§ **Job**
Whenever a line in the entries below contains the string "Road", copy that line.

§ **Study material**
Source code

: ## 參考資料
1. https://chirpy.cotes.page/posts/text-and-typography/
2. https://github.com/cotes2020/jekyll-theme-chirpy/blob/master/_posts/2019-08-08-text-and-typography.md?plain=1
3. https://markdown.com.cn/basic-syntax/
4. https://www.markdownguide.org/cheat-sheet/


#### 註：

...

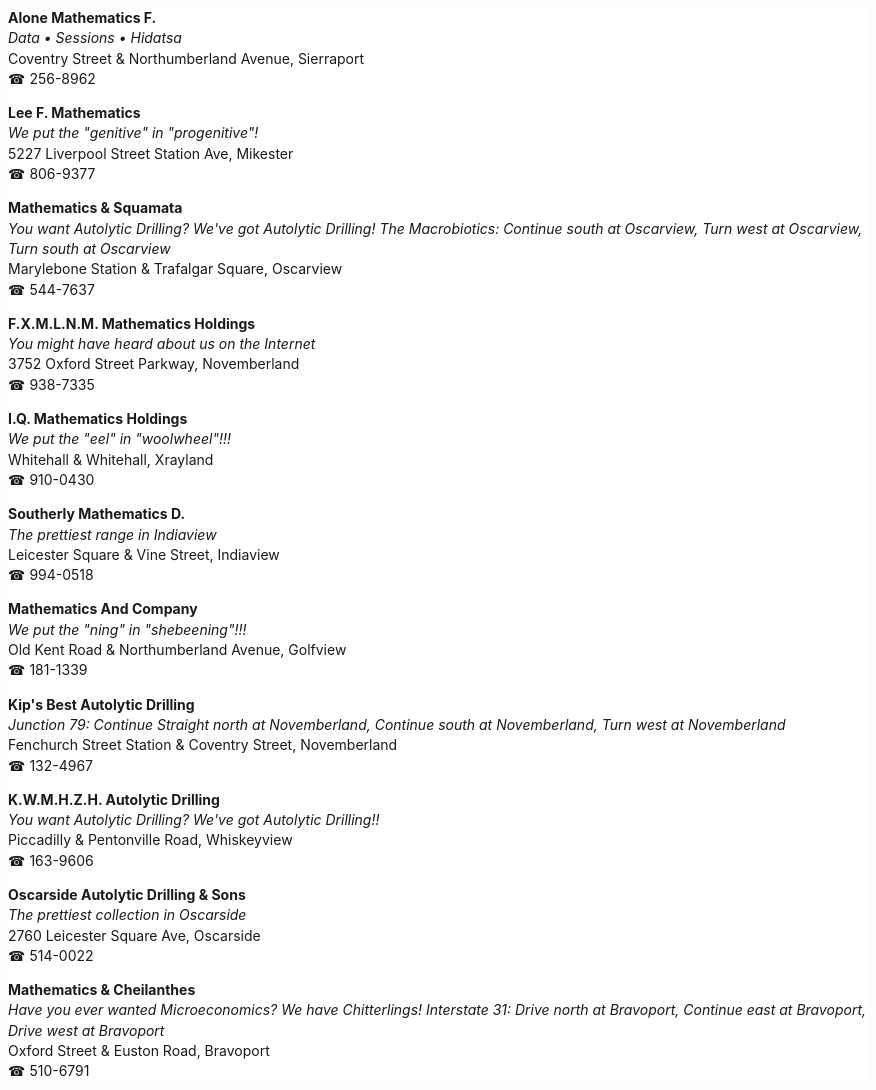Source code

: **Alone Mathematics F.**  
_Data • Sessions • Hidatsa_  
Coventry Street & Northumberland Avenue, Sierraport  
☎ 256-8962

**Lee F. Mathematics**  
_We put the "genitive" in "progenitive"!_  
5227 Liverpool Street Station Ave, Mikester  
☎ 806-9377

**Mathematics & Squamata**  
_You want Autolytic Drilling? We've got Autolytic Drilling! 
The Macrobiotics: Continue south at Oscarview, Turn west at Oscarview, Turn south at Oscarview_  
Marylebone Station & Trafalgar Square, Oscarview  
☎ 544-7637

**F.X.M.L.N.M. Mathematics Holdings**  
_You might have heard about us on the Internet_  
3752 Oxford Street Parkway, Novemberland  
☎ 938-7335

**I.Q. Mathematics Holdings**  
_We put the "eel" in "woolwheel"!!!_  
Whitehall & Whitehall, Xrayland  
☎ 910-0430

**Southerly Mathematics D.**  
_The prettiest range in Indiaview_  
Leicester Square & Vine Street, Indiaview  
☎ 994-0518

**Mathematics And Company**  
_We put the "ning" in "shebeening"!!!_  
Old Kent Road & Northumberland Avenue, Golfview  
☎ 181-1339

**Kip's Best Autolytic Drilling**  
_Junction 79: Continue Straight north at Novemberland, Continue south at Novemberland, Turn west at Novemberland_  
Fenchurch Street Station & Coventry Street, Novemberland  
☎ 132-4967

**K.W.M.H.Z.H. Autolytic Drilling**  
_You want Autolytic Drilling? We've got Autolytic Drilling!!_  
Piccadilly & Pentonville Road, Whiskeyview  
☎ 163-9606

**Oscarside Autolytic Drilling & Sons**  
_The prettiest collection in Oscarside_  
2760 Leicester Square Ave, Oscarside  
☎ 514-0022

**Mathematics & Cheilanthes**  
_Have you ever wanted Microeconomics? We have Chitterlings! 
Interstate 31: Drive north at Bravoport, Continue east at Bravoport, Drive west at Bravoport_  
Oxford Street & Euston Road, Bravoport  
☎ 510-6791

§ **Exercise answer**
Old Kent Road & Northumberland Avenue, Golfview  
Piccadilly & Pentonville Road, Whiskeyview  
Oxford Street & Euston Road, Bravoport  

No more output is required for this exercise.